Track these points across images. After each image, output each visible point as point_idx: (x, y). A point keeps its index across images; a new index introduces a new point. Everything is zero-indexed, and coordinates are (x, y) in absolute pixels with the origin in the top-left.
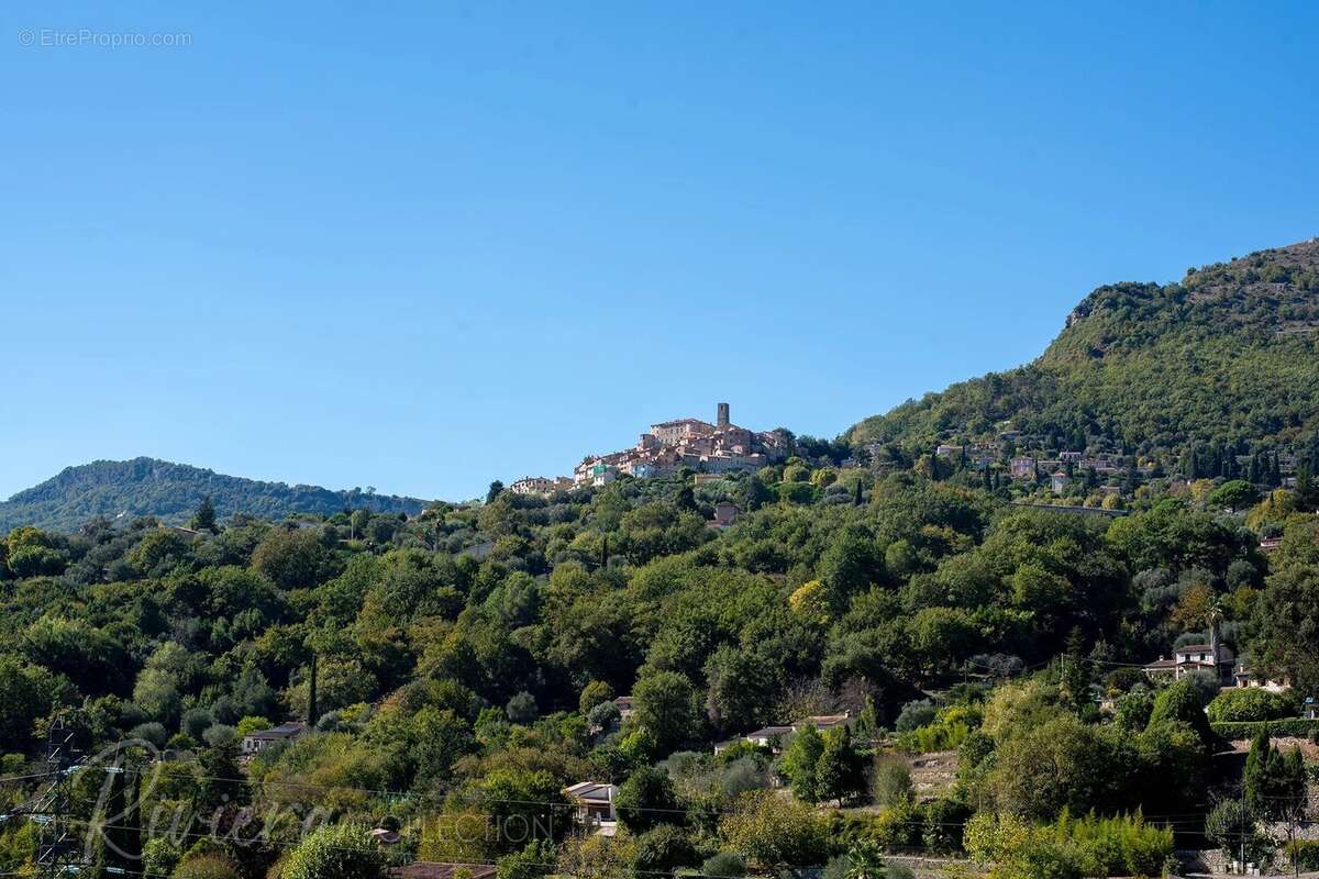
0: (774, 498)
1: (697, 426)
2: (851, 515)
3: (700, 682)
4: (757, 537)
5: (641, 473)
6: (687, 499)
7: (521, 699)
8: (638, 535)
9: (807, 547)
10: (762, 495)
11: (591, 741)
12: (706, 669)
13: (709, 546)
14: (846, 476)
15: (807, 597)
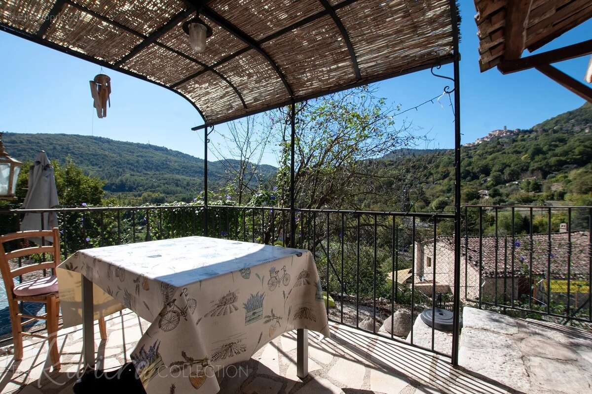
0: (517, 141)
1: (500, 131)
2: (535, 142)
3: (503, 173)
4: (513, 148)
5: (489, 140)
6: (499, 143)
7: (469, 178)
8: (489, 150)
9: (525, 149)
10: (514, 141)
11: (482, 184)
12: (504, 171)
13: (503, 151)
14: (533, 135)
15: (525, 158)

* [YOUR GOAL]: Wherever a picture appears in the records, omit it, and transcribe everything else exactly.

* [SOLUTION FOR THIS EXERCISE]:
Track these points across images. After each image, output each visible point as point_idx: (x, y). A point keeps its index across images; a new index introduces a new point. Everything is zero-indexed, and coordinates are (x, y) in absolute pixels with the origin in the top-left.
0: (774, 498)
1: (697, 426)
2: (851, 515)
3: (700, 682)
4: (757, 537)
5: (641, 473)
6: (687, 499)
7: (521, 699)
8: (638, 535)
9: (807, 547)
10: (762, 495)
11: (591, 741)
12: (706, 669)
13: (709, 546)
14: (846, 476)
15: (807, 597)
0: (517, 141)
1: (500, 131)
2: (535, 142)
3: (503, 173)
4: (513, 148)
5: (489, 140)
6: (499, 143)
7: (469, 178)
8: (489, 150)
9: (525, 149)
10: (514, 141)
11: (482, 184)
12: (504, 171)
13: (503, 151)
14: (533, 135)
15: (525, 158)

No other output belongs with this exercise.